Analysis and Restrospective: cont...
FLACKS: So, when these common experiences were combined with such
deep-felt needs to express rebellion against illegitimate authority,
this all got released in mass demonstrations
I suppose, too, that the close proximity of so many people of
the same age [75% of I.V. at that time was students--it's 60%
now, up from 50% in the mid-'70s] in such a densely packed, ghetto
environment, added a lot to this common experience.

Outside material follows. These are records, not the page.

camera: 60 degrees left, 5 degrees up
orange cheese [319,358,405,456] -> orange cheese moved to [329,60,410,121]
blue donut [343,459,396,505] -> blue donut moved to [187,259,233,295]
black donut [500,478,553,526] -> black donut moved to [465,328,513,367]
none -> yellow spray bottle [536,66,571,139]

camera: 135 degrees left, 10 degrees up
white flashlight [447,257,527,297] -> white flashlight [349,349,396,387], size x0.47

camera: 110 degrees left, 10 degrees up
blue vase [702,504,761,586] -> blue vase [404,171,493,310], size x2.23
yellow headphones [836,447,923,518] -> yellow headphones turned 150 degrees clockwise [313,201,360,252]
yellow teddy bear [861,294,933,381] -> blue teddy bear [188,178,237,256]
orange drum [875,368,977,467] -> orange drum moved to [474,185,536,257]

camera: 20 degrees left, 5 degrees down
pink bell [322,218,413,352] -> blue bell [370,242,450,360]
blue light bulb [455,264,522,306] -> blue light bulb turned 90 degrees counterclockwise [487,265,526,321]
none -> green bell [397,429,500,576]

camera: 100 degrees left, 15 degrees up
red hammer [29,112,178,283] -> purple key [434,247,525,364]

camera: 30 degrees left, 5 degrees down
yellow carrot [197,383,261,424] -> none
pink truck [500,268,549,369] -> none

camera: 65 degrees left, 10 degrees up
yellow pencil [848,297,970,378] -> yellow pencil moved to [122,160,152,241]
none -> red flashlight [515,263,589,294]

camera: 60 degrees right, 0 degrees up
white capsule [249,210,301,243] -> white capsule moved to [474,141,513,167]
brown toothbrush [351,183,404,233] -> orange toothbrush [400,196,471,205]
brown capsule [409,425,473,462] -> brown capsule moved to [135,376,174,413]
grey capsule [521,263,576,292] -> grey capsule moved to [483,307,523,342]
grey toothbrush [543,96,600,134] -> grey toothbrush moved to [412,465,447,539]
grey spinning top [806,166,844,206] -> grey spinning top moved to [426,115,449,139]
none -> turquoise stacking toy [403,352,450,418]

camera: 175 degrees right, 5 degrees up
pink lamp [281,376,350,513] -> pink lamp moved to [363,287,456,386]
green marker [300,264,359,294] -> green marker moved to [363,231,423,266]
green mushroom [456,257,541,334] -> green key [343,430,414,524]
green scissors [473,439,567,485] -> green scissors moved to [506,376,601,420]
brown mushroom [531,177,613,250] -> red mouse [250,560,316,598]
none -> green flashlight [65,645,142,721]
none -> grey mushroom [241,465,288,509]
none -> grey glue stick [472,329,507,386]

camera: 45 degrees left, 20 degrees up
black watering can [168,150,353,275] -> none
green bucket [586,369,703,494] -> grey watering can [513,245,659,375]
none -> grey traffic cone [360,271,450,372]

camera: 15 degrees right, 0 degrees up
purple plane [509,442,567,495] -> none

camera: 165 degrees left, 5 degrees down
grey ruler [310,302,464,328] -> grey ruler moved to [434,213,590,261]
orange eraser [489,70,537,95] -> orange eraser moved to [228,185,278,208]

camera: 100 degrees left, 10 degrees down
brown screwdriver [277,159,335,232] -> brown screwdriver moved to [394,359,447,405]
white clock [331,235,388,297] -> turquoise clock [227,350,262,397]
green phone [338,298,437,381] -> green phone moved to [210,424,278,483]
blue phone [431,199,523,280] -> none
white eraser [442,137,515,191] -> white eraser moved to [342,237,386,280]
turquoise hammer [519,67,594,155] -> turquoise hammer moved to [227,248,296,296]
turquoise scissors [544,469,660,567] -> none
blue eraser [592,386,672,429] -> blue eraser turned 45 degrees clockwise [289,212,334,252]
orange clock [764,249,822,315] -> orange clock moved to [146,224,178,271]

This was the biggest difference between what I saw here and what
was happening in the East, where it was primarily political activists
who were at the forefront of the demonstrations. But here, it
was a much broader spectrum of people who were involved, and they
were involved more to release cultural repression than just to
achieve political goals.
In other words, it was the golden sons and daughters of California
who burned down the Bank of America. This was a new generation
of people who were convinced that the values their parents were
trying to teach them just didn't work--because they weren't working
in the parents' lives.
What
Whalen and I discovered in interviewing a lot of the I.V. activists
of that time was they were overwhelmed with the feeling that there
was some kind of Apocalypse coming. There was a pervasive belief
that everything was coming to a head, and that there was no sense
in planning for the future, at least in a personal sense, because
the U.S. was headed toward some kind of civil war, some kind of
total conflict.
The things which were going on in I.V. were also happening across
the country. For example, the killing of four people by the National
Guard at Kent State University.
I believe, too, that if these same people came through Isla
Vista five years earlier, they wouldn't have been involved in
these activities. But, it was this amazing combination of personal
and social experiences which lead to the events we are recalling.